Go through the records below and copy out every line that contains the word "diagnósticos".
····················
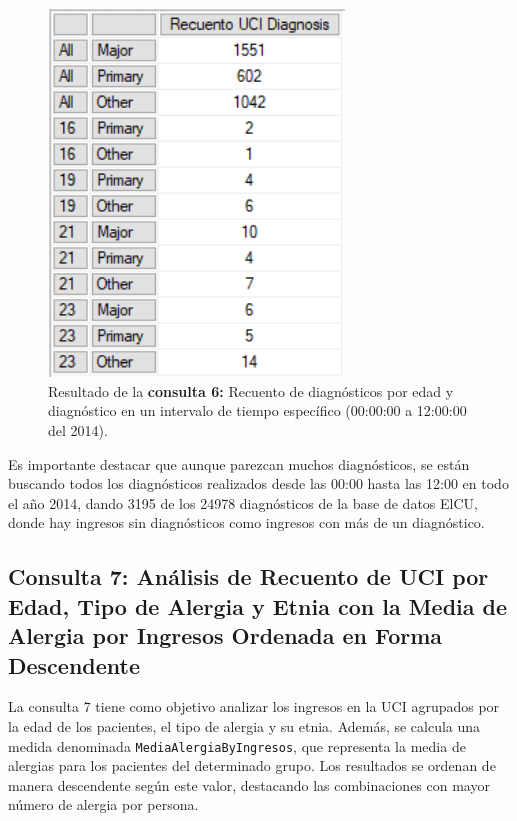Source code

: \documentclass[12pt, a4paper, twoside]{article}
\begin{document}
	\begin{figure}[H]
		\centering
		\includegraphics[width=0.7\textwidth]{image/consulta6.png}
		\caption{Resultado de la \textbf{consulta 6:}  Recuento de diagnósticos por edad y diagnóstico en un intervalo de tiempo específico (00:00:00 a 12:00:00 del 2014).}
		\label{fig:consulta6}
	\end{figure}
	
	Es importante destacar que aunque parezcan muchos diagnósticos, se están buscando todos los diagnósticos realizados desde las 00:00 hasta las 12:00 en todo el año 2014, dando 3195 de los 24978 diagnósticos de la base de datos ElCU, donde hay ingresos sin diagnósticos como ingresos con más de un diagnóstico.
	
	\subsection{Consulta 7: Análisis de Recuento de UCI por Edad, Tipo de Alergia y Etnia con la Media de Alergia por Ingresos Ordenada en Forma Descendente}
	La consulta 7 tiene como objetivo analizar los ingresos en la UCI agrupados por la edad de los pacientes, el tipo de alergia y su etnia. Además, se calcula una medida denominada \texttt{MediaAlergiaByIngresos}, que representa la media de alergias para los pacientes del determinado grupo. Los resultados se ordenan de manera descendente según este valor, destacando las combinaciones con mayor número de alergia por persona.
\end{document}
····················
WRITTEN SOLUTION ::
		\caption{Resultado de la \textbf{consulta 6:}  Recuento de diagnósticos por edad y diagnóstico en un intervalo de tiempo específico (00:00:00 a 12:00:00 del 2014).}
	Es importante destacar que aunque parezcan muchos diagnósticos, se están buscando todos los diagnósticos realizados desde las 00:00 hasta las 12:00 en todo el año 2014, dando 3195 de los 24978 diagnósticos de la base de datos ElCU, donde hay ingresos sin diagnósticos como ingresos con más de un diagnóstico.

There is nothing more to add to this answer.